Is it safe? No, not entirely. Three Mile Island and Chernobyl 
demonstrated that, and there are also risks from terrorist attacks.

Then again, the world now has a half-century of experience with nuclear 
power plants, 440 of them around the world, and they have proved safer 
so far than the alternatives. America's biggest power source is now 
coal, which kills about 25,000 people a year through soot in the air.

To put it another way, nuclear energy seems much safer than our 
dependency on coal, which kills more than 60 people every day.

Moreover, nuclear technology has become far safer over the years. The 
future may belong to pebble-bed reactors, a new design that promises to 
be both highly efficient and incapable of a meltdown.

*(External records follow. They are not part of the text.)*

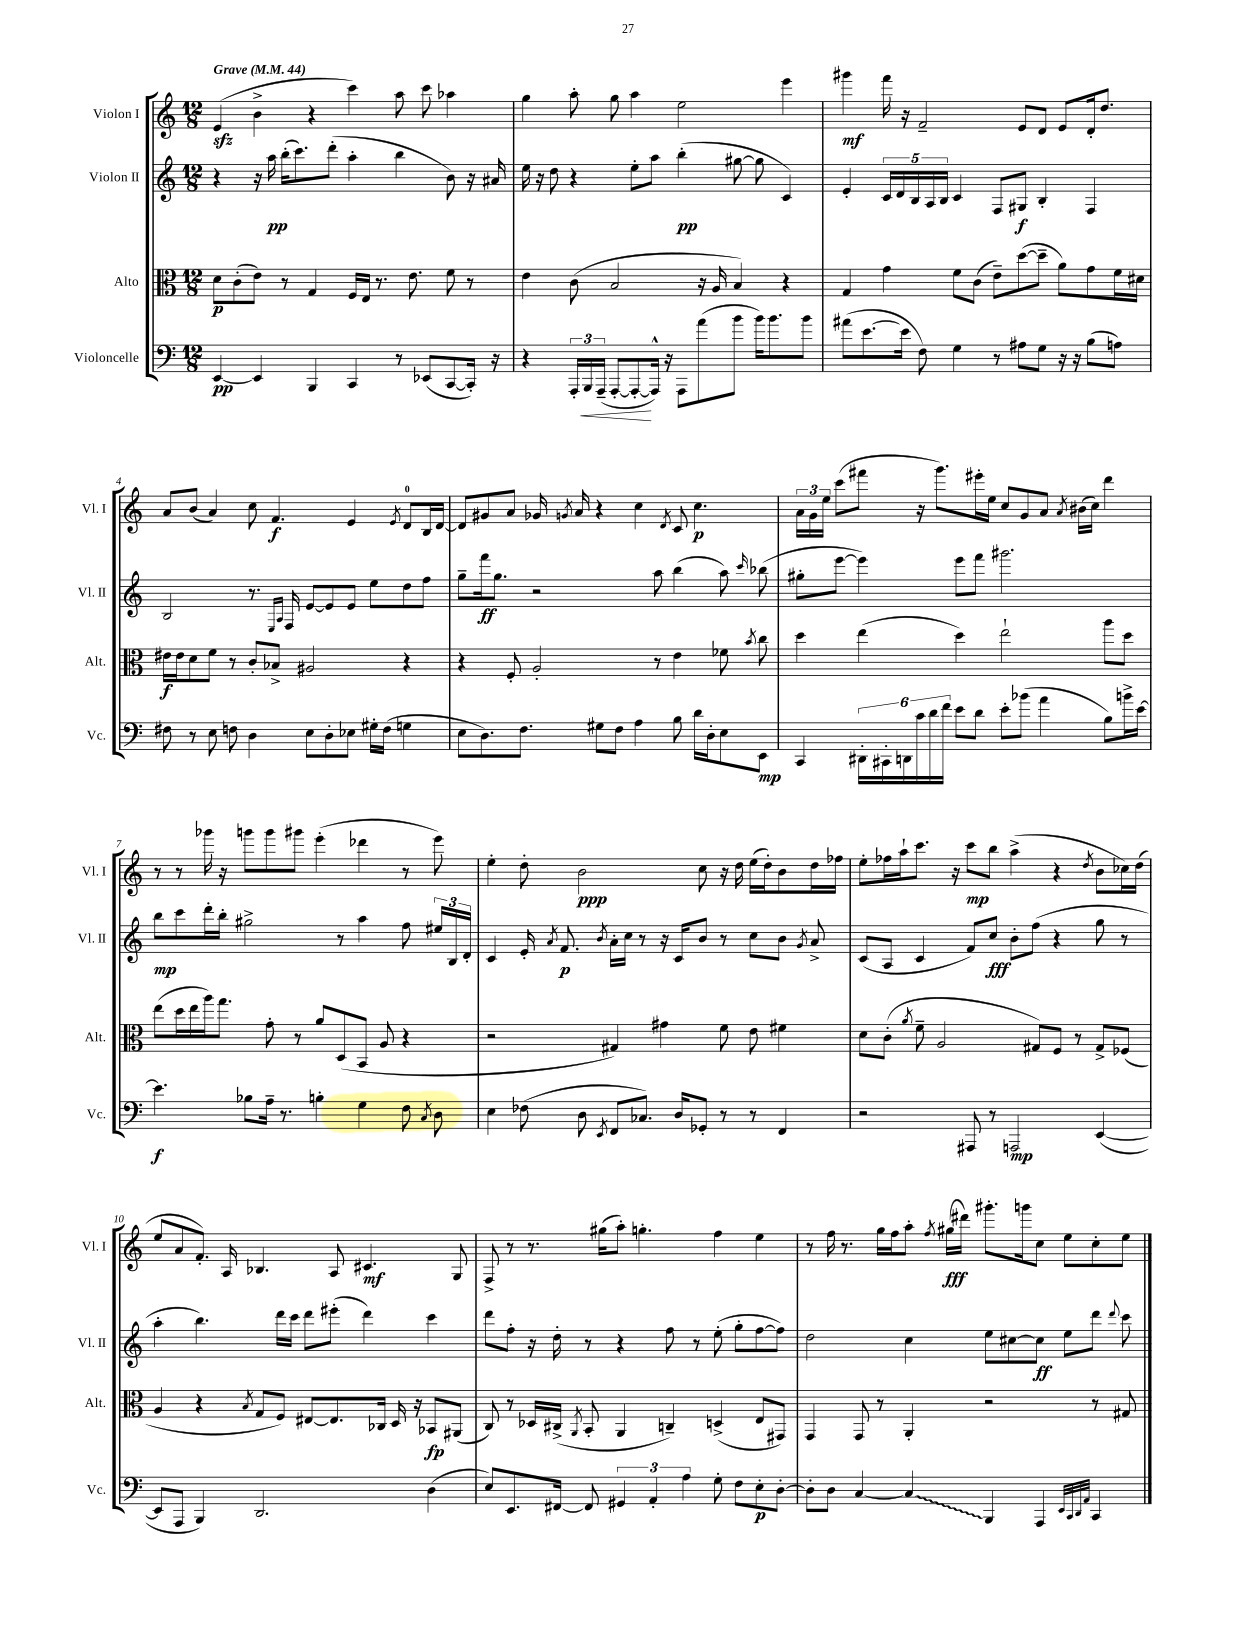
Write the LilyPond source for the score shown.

<<
\new StaffGroup <<
\new Staff = "s0" \with { instrumentName = "Violon I" shortInstrumentName = "Vl. I" } {
    \clef treble \key c \major \numericTimeSignature \time 12/8 \tempo "Grave" 4 = 44
    \autoBeamOff e'4\sfz( b'4-> r4 c'''4) a''8 c'''8 aes''4 |
    g''4 a''8-. g''8 a''4 e''2 e'''4 |
    gis'''4\mf f'''16 r16 f'2-- e'8[ d'8] e'8[ d'16-. d''8.] |
    a'8[ b'8]( a'4) c''8 f'4.\f e'4 \acciaccatura { e'8 } d'8[-0 b16 d'16]~ |
    d'8[ gis'8 a'8] ges'16 \acciaccatura { g'8 } a'16 r4 c''4 \acciaccatura { d'8 } c'8 c''4.\p |
    \tuplet 3/2 { a'16[ g'16 e''16] } c'''8[( fis'''8] r16 g'''8.[) eis'''16-. e''16] c''8[ g'8 a'8] \acciaccatura { a'8 } bis'16[( c''16]) d'''4 |
    r8 r8 ges'''16 r16 g'''8[ g'''8 gis'''8] e'''4-.( des'''4 r8 e'''8) |
    e''4-. d''8-. b'2\ppp c''8 r16 d''16 e''16[( d''16-.) b'8 d''16 fes''16] |
    e''8[-. fes''16 a''16-! c'''8.] r16 c'''8[\mp b''8] a''4->( r4 \acciaccatura { d''8 } b'8[ ces''16) d''16]( |
    e''8[ a'8 f'8.]-.) a16 bes4. a8 cis'4.\mf g8 |
    f8-> r8 r8. gis''16[( a''8]-.) g''4.-. f''4 e''4 |
    r8 f''16 r8. g''16[ f''16 a''8]-. \acciaccatura { f''8 } gis''16[\fff( dis'''16]) gis'''8.[-. g'''16 c''8] e''8[ c''8-. e''8] \bar "|." |
}
\new Staff = "s1" \with { instrumentName = "Violon II" shortInstrumentName = "Vl. II" } {
    \clef treble \key c \major \numericTimeSignature \time 12/8
    \autoBeamOff r4 r16 a''16\pp b''16[-.( c'''8.) d'''8]-.( a''4-. b''4 b'8) r16 ais'16 |
    e''16 r16 d''8 r4 e''8[-. a''8] b''4-.\pp( gis''8~ gis''8 c'4) |
    e'4-. \tuplet 5/4 { c'16[ d'16 b16 a16 b16] } c'4 f8[ gis8]\f b4-. f4 |
    b2 r8. \grace { e16[ a16] } f16 e'8[~ e'8 e'8] e''8[ d''8 f''8] |
    g''8[-- f'''16\ff g''8.] r2 a''8 b''4( a''8) \grace { c'''16 } bes''8( |
    gis''8[-. e'''8]~ e'''4) e'''8[ f'''8] gis'''2. |
    b''8[\mp c'''8 d'''16-. b''16]-. gis''2-> r8 a''4 f''8 \tuplet 3/2 { eis''16[ b16 d'16]-. } |
    c'4 e'16-. \acciaccatura { a'8 } f'8.\p \acciaccatura { b'8 } a'16[-. c''16] r8 r16 c'16[ b'8] r8 c''8[ b'8] \acciaccatura { g'8 } a'8-> |
    c'8[( a8] c'4 f'8[) c''8]\fff b'8[-. f''8]( r4 g''8 r8 |
    a''4-. b''4.) d'''16[ c'''16] d'''8[ eis'''8]-.( d'''4) c'''4 |
    d'''8[ f''8]-. r16 d''16-. r8 r4 f''8 r8 e''8-.( g''8[-. f''8~ f''8]) |
    d''2 c''4 e''8[ cis''8~ cis''8]\ff e''8[ d'''8] \appoggiatura { d'''8 } c'''8 \bar "|." |
}
\new Staff = "s2" \with { instrumentName = "Alto" shortInstrumentName = "Alt." } {
    \clef alto \key c \major \numericTimeSignature \time 12/8
    \autoBeamOff d'8[\p c'8-.( e'8]) r8 g4 f16[ e16] r8. e'8. f'8 r8 |
    e'4 c'8( b2 r16 a16 b4) r4 |
    g4 g'4 f'8[ c'8]( e'8[--) d''8~( d''8]-- a'8[) g'8 f'16 dis'16] |
    eis'16[\f eis'16 d'8 f'8] r8 c'8[-. bes8]-> ais2 r4 |
    r4 f8-. a2-. r8 e'4 fes'8 \acciaccatura { b'8 } c''8 |
    d''4 e''4( d''4) e''2-! a''8[ d''8] |
    e''8[( d''16 e''16 a''16) g''8.] g'8-. r8 a'8[ d8( b,8] a8 r4 |
    r2 gis4) gis'4 f'8 e'8 fis'4 |
    d'8[ c'8]-.( \acciaccatura { a'8 } f'8-- a2 gis8[) f8] r8 gis8[-> fes8]( |
    a4 r4 \acciaccatura { b8 } g8[ f8]) eis8[~ eis8. ces16] d16 r16 bes,8[\fp ais,8]( |
    c8) r8 des16[ cis16]->( \acciaccatura { a,8 } b,8-. a,4 c4--) d4->( e8[ gis,8]) |
    g,4 g,8 r8 a,4-. r2 r8 gis8 \bar "|." |
}
\new Staff = "s3" \with { instrumentName = "Violoncelle" shortInstrumentName = "Vc." } {
    \clef bass \key c \major \numericTimeSignature \time 12/8
    \autoBeamOff e,4~\pp e,4 b,,4 c,4 r8 ees,8[( c,8~ c,16]-.) r16 |
    r4 \tuplet 3/2 { a,,16[-. b,,16\< a,,16]--( } a,,8[~-. a,,8~-.\! a,,16]-^) r16 a,,8[ a'8( b'8] b'16[) b'8. b'8] |
    ais'8[( e'8.~ e'16] f8) g4 r8 ais8[ g8] r16 r16 b8[( a8]) |
    fis8 r8 e8 f8 d4 e8[ d8-. ees8] gis16[-. f16]( g4 |
    e8[ d8.) f8.] gis8[ f8] a4 b8 d'16[ d16-. e8 e,8]\mp |
    c,4 \tuplet 6/4 { dis,16[-. cis,16-. d,16 c'16 d'16 f'16] } e'8[ d'8] e'8[-. bes'8]( a'4 b8[) b'16-> e'16]~ |
    e'4.\f bes8[ a16]-- r8. b4-. g4 f8 \acciaccatura { c8 } d8 |
    e4 fes8( d8 \acciaccatura { e,8 } f,8[ ces8.]) d16[ ges,8]-. r8 r8 f,4 |
    r2 ais,,8 r8 a,,2\mp e,4~( |
    e,8[ a,,8] b,,4) d,2. d4( |
    e8[) e,8. fis,16]~ fis,8 \tuplet 3/2 { gis,4 a,4-. a4 } g8-. f8[ e8-.\p d8]~-. |
    d8[-. d8] c4~ \once \override Glissando.style = #'zigzag c4\glissando b,,4 a,,4 \grace { e,32[ c,32 d,32 a,32] } c,4 \bar "|." |
}
>>
>>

Radioactive wastes are a challenge. But burdening future generations 
with nuclear wastes in deep shafts is probably more reasonable than 
burdening them with a warmer world in which Manhattan is submerged under 
20 feet of water.

Right now, the only significant source of electricity in the U.S. that 
does not involve carbon emissions is hydropower. But salmon runs have 
declined so much that we should be ripping out dams, not adding more.

What killed nuclear power in the past was cold economics. Major studies 
at M.I.T. and elsewhere show that nuclear power is still a bit more 
expensive than new coal or natural gas plants, but in the same ballpark 
if fossil fuel prices rise. And if a $200-per-ton tax was imposed on 
carbon emissions, nuclear energy would become cheaper than coal from new 
plants.

So it's time to welcome nuclear energy as green (though not to subsidize 
it with direct handouts, as the nuclear industry would like). Indeed, 
some environmentalists are already climbing onboard. For example, the 
National Commission on Energy Policy, a privately financed effort 
involving environmentalists, academics and industry representatives, 
issued a report in December that favors new nuclear plants.

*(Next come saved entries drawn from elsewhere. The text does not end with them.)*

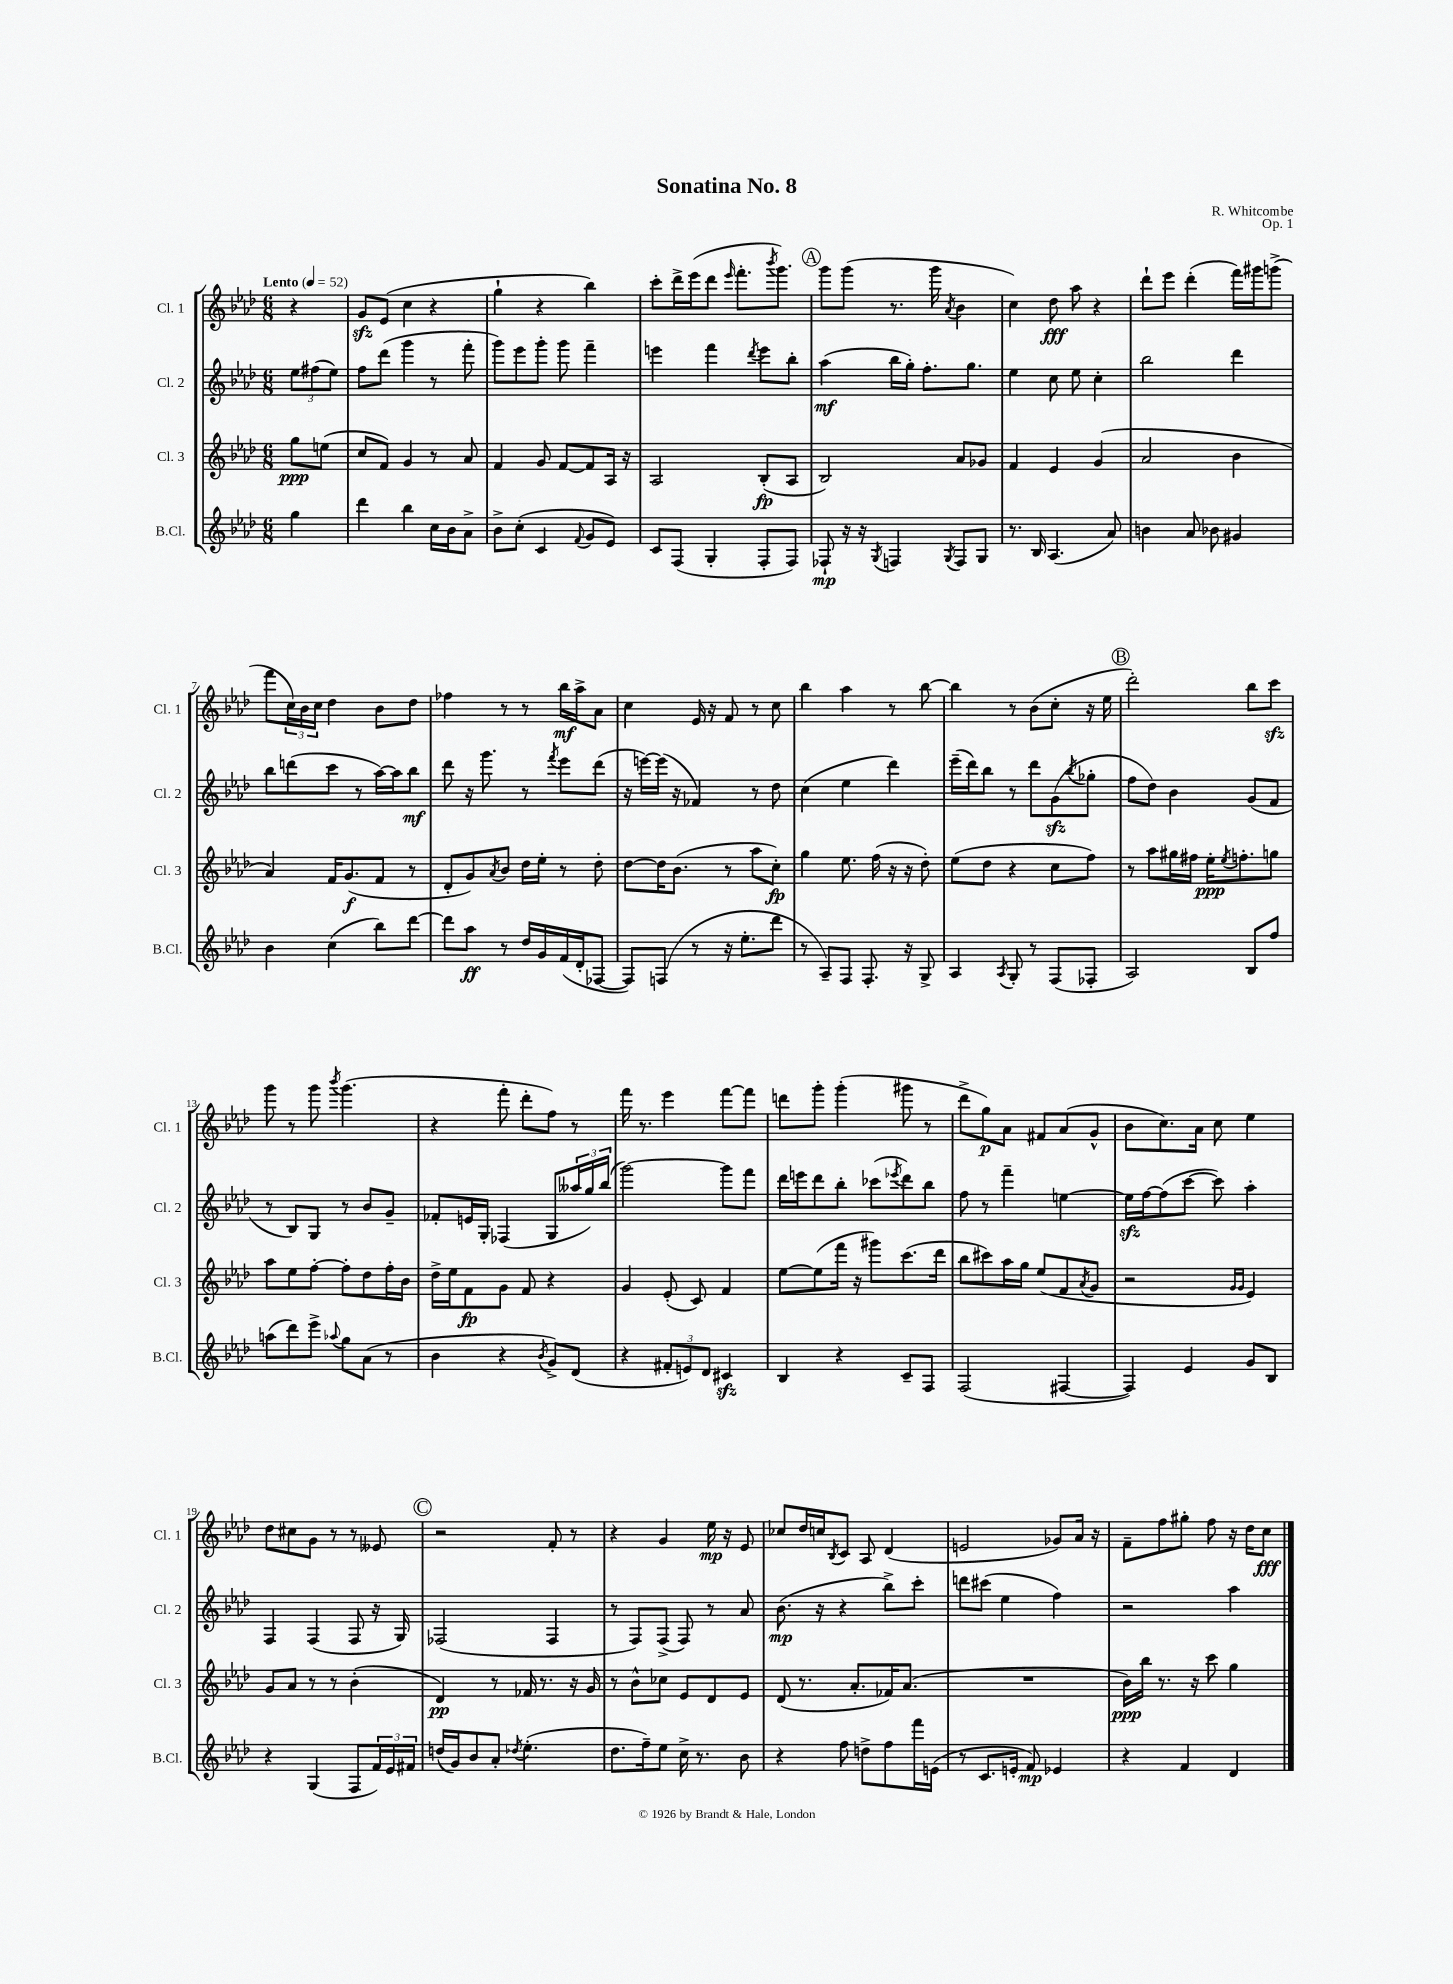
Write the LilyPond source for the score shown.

\header { title = "Sonatina No. 8" composer = "R. Whitcombe" opus = "Op. 1" }
<<
\new StaffGroup <<
\new Staff = "s0" \with { instrumentName = "Cl. 1" shortInstrumentName = "Cl. 1" } {
    \clef treble \key aes \major \numericTimeSignature \time 6/8 \partial 4 \tempo "Lento" 4 = 52
    r4 |
    g'8\sfz ees'8( c''4 r4 |
    g''4-! r4 bes''4) |
    c'''8-. des'''16-> ees'''16( des'''8 \grace { ees'''16 } f'''8.-. \acciaccatura { bes'''8 } g'''8.) |
    \mark \markup { \circle "A" } g'''8 g'''8( r8. g'''16 \acciaccatura { aes'8 } bes'4 |
    c''4) des''8\fff aes''8 r4 |
    des'''8-! ees'''8 des'''4-.( f'''16) gis'''16 g'''8->( |
    f'''8 \tuplet 3/2 { c''16) bes'16 c''16 } des''4 bes'8 des''8 |
    fes''4 r8 r8 bes''16\mf aes''16-> aes'8 |
    c''4 ees'16 r16 f'8 r8 c''8 |
    bes''4 aes''4 r8 bes''8~ |
    bes''4 r8 bes'8( c''8-. r16 ees''16 |
    \mark \markup { \circle "B" } des'''2-.) bes''8 c'''8\sfz |
    g'''8 r8 g'''8 \acciaccatura { bes'''8 } g'''4.( |
    r4 f'''8-. des'''8-. f''8) r8 |
    f'''16 r8. ees'''4 f'''8~ f'''8 |
    d'''8 g'''8-. g'''4-.( gis'''8 r8 |
    des'''8-> g''8\p) aes'8 fis'8 aes'8( g'8-^ |
    bes'8 c''8.) aes'16 c''8 ees''4 |
    des''8 cis''8 g'8 r8 r8 eeses'8 |
    \mark \markup { \circle "C" } r2 f'8-. r8 |
    r4 g'4 ees''16\mp r16 ees'8 |
    ces''8 des''16 c''16 \acciaccatura { bes8 } c'8 aes8 des'4( |
    e'2 ges'8) aes'16 r16 |
    f'8-- f''8 gis''8-. f''8 r16 des''16 c''8\fff \bar "|." |
}
\new Staff = "s1" \with { instrumentName = "Cl. 2" shortInstrumentName = "Cl. 2" } {
    \clef treble \key aes \major \numericTimeSignature \time 6/8 \partial 4
    \tuplet 3/2 { ees''8 fis''8( ees''8) } |
    f''8 des'''8( g'''4 r8 f'''8-. |
    g'''8) ees'''8 g'''8-. g'''8 f'''4-- |
    e'''4 f'''4 \acciaccatura { des'''8 } e'''8 bes''8-. |
    \mark \markup { \circle "A" } aes''4\mf( bes''16 g''16-.) f''8.-. g''8. |
    ees''4 c''8 ees''8 c''4-. |
    bes''2 des'''4 |
    bes''8 d'''8( c'''8 r8 aes''16~) aes''16 bes''8\mf |
    des'''8 r16 g'''8. r8 \acciaccatura { f'''8 } ees'''8 des'''8( |
    r16 e'''16~) e'''16( r16 fes'4) r8 des''8 |
    c''4( ees''4 des'''4) |
    ees'''16--( des'''16) bes''8 r8 des'''8 g'8\sfz( \acciaccatura { bes''8 } ges''8-. |
    \mark \markup { \circle "B" } f''8 des''8) bes'4 g'8( f'8 |
    r8 bes8) g8 r8 bes'8 g'8-- |
    fes'8-. e'16 g16-. fes4( g8 \tuplet 3/2 { aeses''16 g''16) bes''16( } |
    g'''2~) g'''8 f'''8 |
    des'''16 e'''16 des'''8 bes''8-. ces'''8( \acciaccatura { ees'''8 } des'''8) bes''8 |
    f''8 r8 f'''4-- e''4~ |
    e''16\sfz f''16~ f''8( c'''8~ c'''8) aes''4-. |
    f4 f4( f8 r16 g16) |
    \mark \markup { \circle "C" } fes2( fes4 |
    r8 f8) f8->( f8) r8 aes'8 |
    bes'8.\mp( r16 r4 bes''8->) c'''8-. |
    d'''8 cis'''8( ees''4 f''4) |
    r2 aes''4 \bar "|." |
}
\new Staff = "s2" \with { instrumentName = "Cl. 3" shortInstrumentName = "Cl. 3" } {
    \clef treble \key aes \major \numericTimeSignature \time 6/8 \partial 4
    g''8\ppp e''8( |
    c''8 f'8) g'4 r8 aes'8 |
    f'4 g'8 f'8~ f'8 aes16 r16 |
    aes2 bes8-.\fp( aes8 |
    \mark \markup { \circle "A" } bes2) aes'8 ges'8 |
    f'4 ees'4 g'4( |
    aes'2 bes'4 |
    aes'4) f'16 g'8.\f( f'8 r8 |
    des'8-. g'8) \acciaccatura { aes'8 } bes'8 des''16 ees''16-. r8 des''8-. |
    des''8~ des''16 bes'8.( r8 aes''8 c''8-.\fp) |
    g''4 ees''8. f''16( r16 r16 des''8-.) |
    ees''8( des''8 r4 c''8 f''8) |
    \mark \markup { \circle "B" } r8 aes''8 gis''16 fis''16 ees''16-.\ppp \acciaccatura { ees''8 } f''8.-. g''8 |
    aes''8 ees''8 f''8~-. f''8-. des''8 f''16-. bes'16 |
    des''16-> ees''16 f'8\fp g'8 f'8 r4 |
    g'4 ees'8-.( c'8) f'4 |
    ees''8~ ees''8( f'''16 r16 gis'''8) c'''8.( des'''16 |
    bes''8 cis'''8) aes''16 g''16 ees''8( f'8 \acciaccatura { aes'8 } g'8 |
    r2 \grace { g'16 g'16 } ees'4) |
    g'8 aes'8 r8 r8 bes'4-.( |
    \mark \markup { \circle "C" } des'4\pp) r8 fes'16 r8. r16 g'16 |
    r8 bes'8-^ ces''8 ees'8 des'8 ees'8 |
    des'8( r8. aes'8.-. fes'16) aes'8.( |
    R2. |
    bes'16\ppp) bes''16 r8. r16 c'''8 g''4 \bar "|." |
}
\new Staff = "s3" \with { instrumentName = "B.Cl." shortInstrumentName = "B.Cl." } {
    \clef treble \key aes \major \numericTimeSignature \time 6/8 \partial 4
    g''4 |
    des'''4 bes''4 c''16 bes'16 aes'8-> |
    bes'8-> c''8-.( c'4 \appoggiatura { f'8 } g'8 ees'8) |
    c'8 f8( g4-. f8-. f8) |
    \mark \markup { \circle "A" } fes8-!\mp r16 r16 \acciaccatura { g8 } f4 \acciaccatura { g8 } f8 g8 |
    r8. bes16 aes4.( aes'8) |
    b'4 aes'8 bes'8 gis'4 |
    bes'4 c''4( bes''8) des'''8~ |
    des'''8 aes''8\ff r8 des''16 g'16 f'16( des'16-. fes8~ |
    fes8) f8( r8 r16 ees''8.-. des'''8 |
    r8 aes8--) f8 f8.-. r16 g8-> |
    aes4 \acciaccatura { aes8 } g8-. r8 f8( fes8-. |
    \mark \markup { \circle "B" } aes2) bes8 f''8 |
    a''8( des'''8) ees'''8-> \appoggiatura { aes''8 } g''8 aes'8( r8 |
    bes'4 r4 \acciaccatura { bes'8 } g'8->) des'8( |
    r4 \tuplet 3/2 { fis'8-. e'8) des'8 } cis'4\sfz |
    bes4 r4 c'8-- f8 |
    f2( fis4~ |
    fis4) ees'4 g'8 bes8 |
    r4 g4( f8 \tuplet 3/2 { f'16) ees'16 fis'16 } |
    \mark \markup { \circle "C" } d''16( g'16) bes'8 aes'8-. \acciaccatura { des''8 } ees''4.-.( |
    des''8. f''16--) ees''8 c''16-> r8. bes'8 |
    r4 f''8 d''8-> f''8 f'''16 e'16( |
    r8 c'8. e'16-. f'8\mp) ees'4 |
    r4 f'4 des'4 \bar "|." |
}
>>
>>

One of the most eloquent advocates of nuclear energy is James Lovelock, 
the British scientist who created the Gaia hypothesis, which holds that 
Earth is, in effect, a self-regulating organism.

"I am a Green, and I entreat my friends in the movement to drop their 
wrongheaded objection to nuclear energy," Mr. Lovelock wrote last year, 
adding: "Every year that we continue burning carbon makes it worse for 
our descendents. ... Only one immediately available source does not 
cause global warming, and that is nuclear energy."